Work order.
A faithful copy of all the data below, please; leave no line out.

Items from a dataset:
# # # # # # #

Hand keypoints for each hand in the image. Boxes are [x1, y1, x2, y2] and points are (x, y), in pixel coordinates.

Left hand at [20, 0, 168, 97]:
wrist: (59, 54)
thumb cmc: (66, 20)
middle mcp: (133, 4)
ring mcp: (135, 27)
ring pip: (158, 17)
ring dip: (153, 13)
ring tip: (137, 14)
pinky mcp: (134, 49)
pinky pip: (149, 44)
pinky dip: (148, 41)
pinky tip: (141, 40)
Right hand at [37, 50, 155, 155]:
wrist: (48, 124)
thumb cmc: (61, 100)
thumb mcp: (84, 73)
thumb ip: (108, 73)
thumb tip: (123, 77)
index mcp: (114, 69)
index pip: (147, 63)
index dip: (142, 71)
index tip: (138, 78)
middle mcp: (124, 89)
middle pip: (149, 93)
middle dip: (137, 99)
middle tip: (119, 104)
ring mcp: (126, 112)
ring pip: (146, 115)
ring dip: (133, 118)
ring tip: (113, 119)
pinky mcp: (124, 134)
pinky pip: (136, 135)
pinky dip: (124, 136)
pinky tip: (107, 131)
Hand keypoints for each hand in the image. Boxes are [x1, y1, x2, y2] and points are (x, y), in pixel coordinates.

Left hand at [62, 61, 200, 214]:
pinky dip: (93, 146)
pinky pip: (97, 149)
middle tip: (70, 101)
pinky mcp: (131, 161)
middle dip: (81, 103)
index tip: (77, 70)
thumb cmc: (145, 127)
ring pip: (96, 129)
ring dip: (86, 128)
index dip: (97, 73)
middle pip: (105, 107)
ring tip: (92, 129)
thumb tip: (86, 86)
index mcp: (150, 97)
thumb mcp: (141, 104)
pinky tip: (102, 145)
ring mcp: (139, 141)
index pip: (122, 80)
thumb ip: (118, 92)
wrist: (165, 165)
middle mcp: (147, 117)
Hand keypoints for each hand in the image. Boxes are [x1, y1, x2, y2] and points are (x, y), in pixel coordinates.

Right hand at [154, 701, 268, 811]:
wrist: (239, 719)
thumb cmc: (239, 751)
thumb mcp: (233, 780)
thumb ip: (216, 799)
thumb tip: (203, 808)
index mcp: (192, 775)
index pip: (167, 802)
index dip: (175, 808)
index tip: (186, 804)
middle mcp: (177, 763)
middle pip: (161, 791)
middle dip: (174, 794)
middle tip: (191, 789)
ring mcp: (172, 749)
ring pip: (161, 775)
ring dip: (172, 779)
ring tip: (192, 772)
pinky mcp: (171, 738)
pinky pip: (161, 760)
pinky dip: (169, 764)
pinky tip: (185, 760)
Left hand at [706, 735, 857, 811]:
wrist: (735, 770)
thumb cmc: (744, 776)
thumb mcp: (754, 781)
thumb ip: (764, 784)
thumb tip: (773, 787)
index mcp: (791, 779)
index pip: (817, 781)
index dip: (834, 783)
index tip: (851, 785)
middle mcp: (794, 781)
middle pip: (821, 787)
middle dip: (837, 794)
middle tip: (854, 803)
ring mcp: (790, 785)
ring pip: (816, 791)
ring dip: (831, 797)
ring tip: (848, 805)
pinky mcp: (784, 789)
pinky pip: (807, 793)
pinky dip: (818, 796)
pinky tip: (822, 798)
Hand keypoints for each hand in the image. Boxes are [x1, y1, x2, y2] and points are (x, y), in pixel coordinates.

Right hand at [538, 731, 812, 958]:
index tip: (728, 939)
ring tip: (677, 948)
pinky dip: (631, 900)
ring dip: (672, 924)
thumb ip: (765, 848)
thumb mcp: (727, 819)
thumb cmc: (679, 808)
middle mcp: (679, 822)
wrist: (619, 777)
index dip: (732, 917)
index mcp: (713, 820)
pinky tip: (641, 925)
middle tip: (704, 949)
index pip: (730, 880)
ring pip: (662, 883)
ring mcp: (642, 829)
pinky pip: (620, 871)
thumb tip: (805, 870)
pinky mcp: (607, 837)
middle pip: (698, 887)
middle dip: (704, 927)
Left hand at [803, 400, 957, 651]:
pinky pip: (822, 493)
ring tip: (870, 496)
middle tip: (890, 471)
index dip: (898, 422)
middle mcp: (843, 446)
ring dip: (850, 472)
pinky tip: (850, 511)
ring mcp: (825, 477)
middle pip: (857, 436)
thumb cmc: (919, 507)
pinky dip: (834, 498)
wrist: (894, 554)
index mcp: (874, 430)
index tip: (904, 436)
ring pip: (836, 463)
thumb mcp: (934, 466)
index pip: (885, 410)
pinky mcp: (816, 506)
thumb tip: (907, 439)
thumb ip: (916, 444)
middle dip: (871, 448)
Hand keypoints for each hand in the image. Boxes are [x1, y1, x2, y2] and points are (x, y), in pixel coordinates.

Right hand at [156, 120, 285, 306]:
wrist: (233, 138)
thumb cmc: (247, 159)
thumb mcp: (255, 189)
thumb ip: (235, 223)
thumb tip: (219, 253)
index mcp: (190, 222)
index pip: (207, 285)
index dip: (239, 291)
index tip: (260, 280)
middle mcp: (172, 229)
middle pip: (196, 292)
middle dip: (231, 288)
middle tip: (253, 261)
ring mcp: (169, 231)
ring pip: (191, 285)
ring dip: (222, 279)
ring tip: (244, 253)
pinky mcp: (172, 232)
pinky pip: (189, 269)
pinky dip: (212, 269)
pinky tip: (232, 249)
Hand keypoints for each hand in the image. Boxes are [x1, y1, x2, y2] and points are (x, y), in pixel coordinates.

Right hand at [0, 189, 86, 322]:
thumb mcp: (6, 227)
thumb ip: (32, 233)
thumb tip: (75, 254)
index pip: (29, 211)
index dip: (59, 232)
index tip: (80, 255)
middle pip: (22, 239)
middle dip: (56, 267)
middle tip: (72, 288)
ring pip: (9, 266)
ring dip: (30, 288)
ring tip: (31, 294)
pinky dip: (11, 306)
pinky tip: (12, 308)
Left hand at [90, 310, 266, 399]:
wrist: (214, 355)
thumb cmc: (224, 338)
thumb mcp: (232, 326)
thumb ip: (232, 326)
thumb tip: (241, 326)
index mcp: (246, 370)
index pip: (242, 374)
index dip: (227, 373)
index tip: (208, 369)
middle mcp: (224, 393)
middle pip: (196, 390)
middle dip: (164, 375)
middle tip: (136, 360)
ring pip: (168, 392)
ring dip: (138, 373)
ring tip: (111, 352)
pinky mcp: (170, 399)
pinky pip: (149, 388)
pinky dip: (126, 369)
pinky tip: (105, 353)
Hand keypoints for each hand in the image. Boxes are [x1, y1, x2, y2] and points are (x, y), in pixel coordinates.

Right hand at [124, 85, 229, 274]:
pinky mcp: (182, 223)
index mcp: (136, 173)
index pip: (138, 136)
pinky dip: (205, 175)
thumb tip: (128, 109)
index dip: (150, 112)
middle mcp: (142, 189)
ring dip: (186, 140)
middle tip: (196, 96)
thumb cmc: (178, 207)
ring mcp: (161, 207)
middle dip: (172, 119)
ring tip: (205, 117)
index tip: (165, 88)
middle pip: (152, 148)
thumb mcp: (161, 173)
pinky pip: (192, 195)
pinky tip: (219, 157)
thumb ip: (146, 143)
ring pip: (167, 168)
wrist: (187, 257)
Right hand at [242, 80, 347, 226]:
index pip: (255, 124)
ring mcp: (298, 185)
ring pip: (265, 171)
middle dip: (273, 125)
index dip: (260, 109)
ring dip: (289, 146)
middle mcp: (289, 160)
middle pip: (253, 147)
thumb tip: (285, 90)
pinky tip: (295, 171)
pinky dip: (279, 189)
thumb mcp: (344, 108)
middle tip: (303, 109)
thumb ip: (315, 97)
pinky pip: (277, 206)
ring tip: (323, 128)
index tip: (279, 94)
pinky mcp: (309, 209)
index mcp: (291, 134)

# # # # # # #

Finished task.
Hand keypoints for each hand in the image. Boxes are [x1, y1, x2, y2] and points are (x, y), in pixel coordinates.

Left hand at [20, 0, 168, 97]:
wrist: (59, 54)
thumb cmc: (66, 20)
middle mcp: (133, 4)
ring mcp: (135, 27)
ring pip: (158, 17)
ring dip: (153, 13)
ring tip: (137, 14)
pinky mcp: (134, 49)
pinky pip: (149, 44)
pinky dip: (148, 41)
pinky tip: (141, 40)
Right hand at [37, 50, 155, 155]:
wrist: (48, 124)
thumb cmc: (61, 100)
thumb mcp: (84, 73)
thumb ip: (108, 73)
thumb tip: (123, 77)
index mcp: (114, 69)
index pip: (147, 63)
index dip: (142, 71)
index tip: (138, 78)
middle mcp: (124, 89)
middle pip: (149, 93)
middle dip: (137, 99)
middle tip: (119, 104)
ring mcp: (126, 112)
ring pip: (146, 115)
ring dip: (133, 118)
ring tip: (113, 119)
pinky mcp: (124, 134)
pinky pip: (136, 135)
pinky dip: (124, 136)
pinky tip: (107, 131)
Hand keypoints for each hand in the image. Boxes are [x1, y1, x2, y2] and points are (x, y), in pixel coordinates.

Left hand at [62, 61, 200, 214]:
pinky dip: (93, 146)
pinky pip: (97, 149)
middle tip: (70, 101)
pinky mcp: (131, 161)
middle dip: (81, 103)
index tip: (77, 70)
thumb cmc: (145, 127)
ring pip: (96, 129)
ring dip: (86, 128)
index dip: (97, 73)
middle pip: (105, 107)
ring tip: (92, 129)
thumb tip: (86, 86)
index mcp: (150, 97)
thumb mcp: (141, 104)
pinky tip: (102, 145)
ring mcp: (139, 141)
index pip: (122, 80)
thumb ip: (118, 92)
wrist: (165, 165)
middle mcp: (147, 117)
Hand keypoints for each hand in the image. Boxes are [x1, y1, x2, y2] and points are (x, y), in pixel coordinates.

Right hand at [154, 701, 268, 811]:
wrist: (239, 719)
thumb cmc: (239, 751)
thumb mcp: (233, 780)
thumb ip: (216, 799)
thumb tip: (203, 808)
index mcp: (192, 775)
index pip: (167, 802)
index dip: (175, 808)
index tip: (186, 804)
middle mcp: (177, 763)
middle pip: (161, 791)
middle dip: (174, 794)
middle tip: (191, 789)
ring mcp: (172, 749)
ring pip: (161, 775)
ring dip: (172, 779)
ring tip: (192, 772)
pinky mcp: (171, 738)
pinky pip: (161, 760)
pinky dip: (169, 764)
pinky tip: (185, 760)
Left hand at [706, 735, 857, 811]:
wrist: (735, 770)
thumb cmc: (744, 776)
thumb mcp: (754, 781)
thumb ip: (764, 784)
thumb tip: (773, 787)
index mcp: (791, 779)
index pip: (817, 781)
index dip: (834, 783)
index tip: (851, 785)
middle mcp: (794, 781)
middle pip: (821, 787)
middle dip: (837, 794)
middle tip: (854, 803)
ring mcp: (790, 785)
ring pip: (816, 791)
ring dip: (831, 797)
ring tip: (848, 805)
pinky mcp: (784, 789)
pinky pip: (807, 793)
pinky dip: (818, 796)
pinky tip: (822, 798)
Hand keypoints for each hand in the image. Boxes are [x1, y1, x2, y2] and points are (x, y), in pixel coordinates.

Right hand at [538, 731, 812, 958]:
index tip: (728, 939)
ring tip: (677, 948)
pinky dip: (631, 900)
ring dip: (672, 924)
thumb ip: (765, 848)
thumb mcp: (727, 819)
thumb cmc: (679, 808)
middle mcp: (679, 822)
wrist: (619, 777)
index dip: (732, 917)
index mcp: (713, 820)
pinky tip: (641, 925)
middle tip: (704, 949)
index pip: (730, 880)
ring pip: (662, 883)
ring mcp: (642, 829)
pinky pip: (620, 871)
thumb tip: (805, 870)
pinky mcp: (607, 837)
middle pip: (698, 887)
middle dip: (704, 927)
Left hand at [803, 400, 957, 651]:
pinky pip: (822, 493)
ring tip: (870, 496)
middle tip: (890, 471)
index dip: (898, 422)
middle mcp: (843, 446)
ring dip: (850, 472)
pinky tip: (850, 511)
ring mcp: (825, 477)
middle pip: (857, 436)
thumb cmc: (919, 507)
pinky dip: (834, 498)
wrist: (894, 554)
index mcp: (874, 430)
index tip: (904, 436)
ring pip: (836, 463)
thumb mcp: (934, 466)
index pip: (885, 410)
pinky mcp: (816, 506)
thumb tip: (907, 439)
thumb ip: (916, 444)
middle dip: (871, 448)
Hand keypoints for each hand in the image. Boxes are [x1, y1, x2, y2] and points are (x, y), in pixel coordinates.

Right hand at [156, 120, 285, 306]:
wrist: (233, 138)
thumb cmc: (247, 159)
thumb mcp: (255, 189)
thumb ip: (235, 223)
thumb tip: (219, 253)
index mcp: (190, 222)
index pip: (207, 285)
index dip: (239, 291)
index tip: (260, 280)
middle mcp: (172, 229)
middle pip: (196, 292)
middle dip: (231, 288)
middle tip: (253, 261)
ring mcp: (169, 231)
ring pip: (191, 285)
ring dip: (222, 279)
ring tip: (244, 253)
pinky mcp: (172, 232)
pinky pip: (189, 269)
pinky dip: (212, 269)
pinky tip: (232, 249)
Hand keypoints for each hand in the image. Boxes are [x1, y1, x2, y2] and points are (x, y), in pixel coordinates.

Right hand at [0, 189, 86, 322]:
thumb mcp: (6, 227)
thumb ip: (32, 233)
thumb tip: (75, 254)
index pip: (29, 211)
index dip: (59, 232)
index tip: (80, 255)
middle pip: (22, 239)
middle dip: (56, 267)
middle tip: (72, 288)
ring pip: (9, 266)
ring dip: (30, 288)
ring tip: (31, 294)
pinky dip: (11, 306)
pinky tip: (12, 308)
Left hand at [90, 310, 266, 399]:
wrist: (214, 355)
thumb cmc: (224, 338)
thumb mcp: (232, 326)
thumb ip: (232, 326)
thumb tip: (241, 326)
index mcp: (246, 370)
index pip: (242, 374)
index dip: (227, 373)
index tip: (208, 369)
middle mcp: (224, 393)
middle pip: (196, 390)
middle dip: (164, 375)
middle tip: (136, 360)
ring pip: (168, 392)
ring dip: (138, 373)
ring tip: (111, 352)
pinky mcp: (170, 399)
pinky pip: (149, 388)
pinky dip: (126, 369)
pinky tip: (105, 353)
Hand keypoints for each hand in the image. Boxes are [x1, y1, x2, y2] and points are (x, y), in pixel coordinates.

Right hand at [124, 85, 229, 274]:
pinky mcp: (182, 223)
index mcp: (136, 173)
index pip: (138, 136)
pinky dip: (205, 175)
thumb tip: (128, 109)
index dip: (150, 112)
middle mcp: (142, 189)
ring dip: (186, 140)
middle tip: (196, 96)
thumb cmc: (178, 207)
ring mcp: (161, 207)
middle dip: (172, 119)
ring tip: (205, 117)
index tip: (165, 88)
middle pip: (152, 148)
thumb mcp: (161, 173)
pinky pip: (192, 195)
pinky tip: (219, 157)
thumb ip: (146, 143)
ring pip: (167, 168)
wrist: (187, 257)
Right hand at [242, 80, 347, 226]:
index pip: (255, 124)
ring mcp: (298, 185)
ring pip: (265, 171)
middle dip: (273, 125)
index dip: (260, 109)
ring dip: (289, 146)
middle mcp: (289, 160)
middle pip: (253, 147)
thumb tip: (285, 90)
pinky tip: (295, 171)
pinky dip: (279, 189)
thumb mcp: (344, 108)
middle tip: (303, 109)
thumb ip: (315, 97)
pinky pip: (277, 206)
ring tip: (323, 128)
index tip: (279, 94)
pinky mcp: (309, 209)
index mcp: (291, 134)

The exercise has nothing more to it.